**Seitentext**
--- --- ---

Parallel zur Einigkeit im DeFi-Sektor setzt das Unternehmen Bitmine seine aggressive Akkumulation fort. Am 25. März erwarb der institutionelle Akteur weitere 67.111 Token im Wert von rund 145 Millionen US-Dollar direkt über die Börse Kraken. Bereits in der Vorwoche flossen ähnlich hohe Summen in das Asset.

Die Dimensionen der Bitmine-Strategie verdeutlichen folgende Eckdaten:
* Gesamtbestand: Über 4,66 Millionen Token (3,86 Prozent des zirkulierenden Angebots)
* Gestakte Position: 3.142.643 Token
* Annualisierte Staking-Einnahmen: Rund 184 Millionen US-Dollar

Das Unternehmen baut derzeit eine eigene Staking-Infrastruktur namens MAVAN auf, die im ersten Quartal 2026 an den Start gehen soll. Das langfristige Ziel liegt bei einem Bestand von sechs Millionen Token. Marktbeobachter werten diese kontinuierlichen Käufe als wichtigen Puffer, der in einem ansonsten schwachen Umfeld erheblichen Verkaufsdruck absorbiert.

Risse in der Marktmikrostruktur

Trotz dieser fundamentalen Treiber notiert der Kurs mit aktuell rund 2.158 US-Dollar noch immer knapp 28 Prozent unter dem Niveau vom Jahresanfang. Ein wesentlicher Grund für die zähe Erholung liegt in den Vereinigten Staaten. Der sogenannte Coinbase Premium Index verharrt im negativen Bereich. Dieser Indikator misst die Preisdifferenz zwischen der US-Börse Coinbase und der internationalen Plattform Binance. Ein negativer Wert belegt eine anhaltend schwache Kaufbereitschaft der US-amerikanischen Marktteilnehmer, die im direkten Kontrast zu den massiven institutionellen Zukäufen steht.

--- --- ---

**Bereitgestellte Einträge**

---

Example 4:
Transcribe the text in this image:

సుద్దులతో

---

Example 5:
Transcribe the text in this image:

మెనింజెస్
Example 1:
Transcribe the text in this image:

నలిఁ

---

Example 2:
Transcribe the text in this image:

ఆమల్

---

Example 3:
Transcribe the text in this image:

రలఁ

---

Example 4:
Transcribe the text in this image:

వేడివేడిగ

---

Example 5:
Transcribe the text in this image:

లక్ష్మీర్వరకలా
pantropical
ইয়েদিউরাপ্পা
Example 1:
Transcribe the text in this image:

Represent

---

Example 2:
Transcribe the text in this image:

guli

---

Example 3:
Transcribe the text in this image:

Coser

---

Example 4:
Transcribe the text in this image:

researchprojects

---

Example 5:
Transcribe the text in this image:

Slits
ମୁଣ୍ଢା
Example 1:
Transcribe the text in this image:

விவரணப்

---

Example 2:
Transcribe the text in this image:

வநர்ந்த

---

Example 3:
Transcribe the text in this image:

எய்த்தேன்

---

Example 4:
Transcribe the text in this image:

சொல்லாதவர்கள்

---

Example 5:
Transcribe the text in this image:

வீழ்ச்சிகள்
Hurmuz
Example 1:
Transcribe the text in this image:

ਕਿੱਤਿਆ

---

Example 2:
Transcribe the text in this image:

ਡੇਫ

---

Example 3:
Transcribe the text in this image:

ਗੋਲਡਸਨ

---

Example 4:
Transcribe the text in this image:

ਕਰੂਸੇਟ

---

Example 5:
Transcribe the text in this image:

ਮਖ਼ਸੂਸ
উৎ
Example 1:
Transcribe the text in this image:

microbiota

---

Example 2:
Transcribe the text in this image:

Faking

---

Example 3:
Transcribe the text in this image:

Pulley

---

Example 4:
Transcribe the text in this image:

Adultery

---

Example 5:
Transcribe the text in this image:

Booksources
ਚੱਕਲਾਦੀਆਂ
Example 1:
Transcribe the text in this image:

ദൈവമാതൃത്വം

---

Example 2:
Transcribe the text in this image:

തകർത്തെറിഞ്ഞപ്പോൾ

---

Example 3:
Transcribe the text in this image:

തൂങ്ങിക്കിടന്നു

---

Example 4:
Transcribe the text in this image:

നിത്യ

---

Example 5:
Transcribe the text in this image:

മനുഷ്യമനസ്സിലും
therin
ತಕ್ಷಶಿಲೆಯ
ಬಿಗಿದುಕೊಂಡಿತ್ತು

--- --- ---

**Aufgabe 1**
Prüfen Sie, ob die Aussagen (a) bis (c) mit dem Text zu Bitmine übereinstimmen. (a) Bitmine kaufte am 25. März 67.111 Token über die Börse Kraken. (b) Die Staking-Infrastruktur MAVAN soll im zweiten Quartal 2026 starten. (c) Der Coinbase Premium Index liegt im positiven Bereich.
**Aufgabe 2**
Schreiben Sie aus dem Text zu Bitmine den Abschnitt von „Parallel zur Einigkeit“ bis „des zirkulierenden Angebots)“ wortgetreu ab.
**Aufgabe 3**
Welchen Token-Bestand strebt Bitmine laut dem Text zu Bitmine langfristig an?
Die Einträge stammen aus einer anderen Quelle.

**Erwartete Antwort 1**
(a) Ja: „Am 25. März erwarb der institutionelle Akteur weitere 67.111 Token im Wert von rund 145 Millionen US-Dollar direkt über die Börse Kraken.“
(b) Nein: „die im ersten Quartal 2026 an den Start gehen soll“
(c) Nein: „Der sogenannte Coinbase Premium Index verharrt im negativen Bereich.“

**Erwartete Antwort 2**
Parallel zur Einigkeit im DeFi-Sektor setzt das Unternehmen Bitmine seine aggressive Akkumulation fort. Am 25. März erwarb der institutionelle Akteur weitere 67.111 Token im Wert von rund 145 Millionen US-Dollar direkt über die Börse Kraken. Bereits in der Vorwoche flossen ähnlich hohe Summen in das Asset.

Die Dimensionen der Bitmine-Strategie verdeutlichen folgende Eckdaten:
* Gesamtbestand: Über 4,66 Millionen Token (3,86 Prozent des zirkulierenden Angebots)

**Erwartete Antwort 3**
Sechs Millionen Token.